Conforme explicou o Ministério das Finanças à Lusa, na referida lista estão imóveis do Estado central cuja gestão pode ser descentralizada para as autarquias.
O caso de Portimão
É o caso, por exemplo, de quatro apartamentos, três lojas, um bloco administrativo de uma escola e um terreno com uma área de 29.000 metros quadrados em Portimão, na tutela da Direção Regional de Agricultura e Pescas do Algarve.
Fonte da autarquia referiu que “foi já requerida a cedência dos apartamentos e do terreno”, aguardando-se “resposta das entidades que tutelam os imóveis”.
A Câmara de Portimão pretende utilizar os apartamentos para “responder a situações de carência de alojamento para professores, médicos e outros casos” e o terreno para construir habitação social.
Segundo o diretor regional de Agricultura do Algarve, Pedro Monteiro, os serviços da delegação regional que ocupavam o terreno foram desativados há cinco anos, tendo o imóvel sido entregue em 2018 à Direção-Geral do Tesouro e Finanças.
Os 717 imóveis mencionados no despacho têm “aptidão para uso habitacional”, indicou o gabinete do ministro Fernando Medina, adiantando que a próxima atualização da lista deverá ser publicada “em meados deste ano”.
O despacho prevê a atualização semestral “sempre que tal se justifique”, o que não aconteceu ainda.
Na resposta à Lusa, o Ministério das Finanças lembra que o inventário mais geral do património imobiliário do Estado com aptidão habitacional é da competência do Instituto da Habitação e da Reabilitação Urbana (IHRU).
Questionado pela Lusa, o Ministério da Habitação, liderado por Marina Gonçalves, não respondeu às perguntas sobre os planos e prazos de reconversão dos imóveis devolutos do Estado.
Ministério da Habitação não responde
No património do Estado devoluto estão também imóveis militares, que têm sido identificados, com as respetivas fotografias, por grupos nas redes sociais, como o #devolutosdoestado.
Questionado pela Lusa, o Ministério da Defesa Nacional respondeu que são “cerca de 180” os imóveis “disponibilizados pela Defesa para outros fins que não os operacionais”, assinalando que entre eles estão “antigos quartéis ou hospitais, que não correspondem a tipologia habitacional”. Segundo o gabinete de Helena Carreiras, esses 180 imóveis, listados num despacho de 2019, obedecem a uma “dupla finalidade: disponibilizar património sem uso operacional pelas Forças Armadas e, através dessas operações de rentabilização, reinvestir no edificado/infraestruturas com funções operacionais”. A Defesa adiantou que “está em curso, em conjunto com as Forças Armadas, um trabalho de levantamento dos imóveis que poderão vir a ser disponibilizados para rentabilização”.
O gabinete da ministra informou ainda que, em cooperação com o IHRU e com as autarquias, já disponibilizou “oito imóveis que darão lugar a mais de 1.000 fogos para arrendamento a preços acessíveis” e que tem cedido imóveis para universidades e unidades de saúde.
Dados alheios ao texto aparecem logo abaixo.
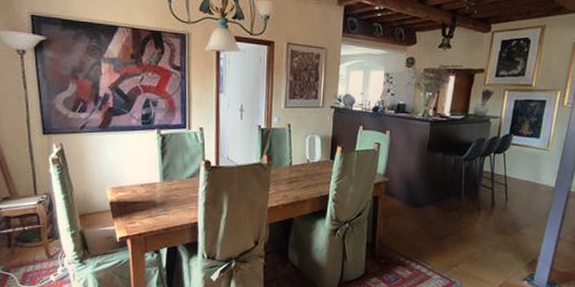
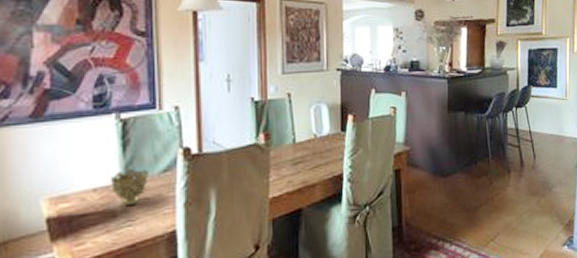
decorative bowl: none [153,172,179,200] -> present [111,169,148,207]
A título de exemplo, a Câmara Municipal da Figueira da Foz (distrito de Coimbra) pretende adquirir dois edifícios devolutos na cidade, com 24 fogos no total, que pertencem ao Ministério da Defesa Nacional, para os transformar em residências universitárias ou habitação a custos acessíveis.
Os dois edifícios foram retirados do Fundo Nacional de Reabilitação do Edificado em 2019, para serem destinados ao arrendamento acessível, mas as obras nunca avançaram.
No Porto – onde, segundo dados recentes, existem 1.788 imóveis com indícios de situação devoluta, correspondentes a 2.273 proprietários –, o antigo edifício da Direção de Recrutamento Militar, abandonado há vários anos, foi um dos oito imóveis que, em dezembro de 2021, passaram da Defesa para o IHRU.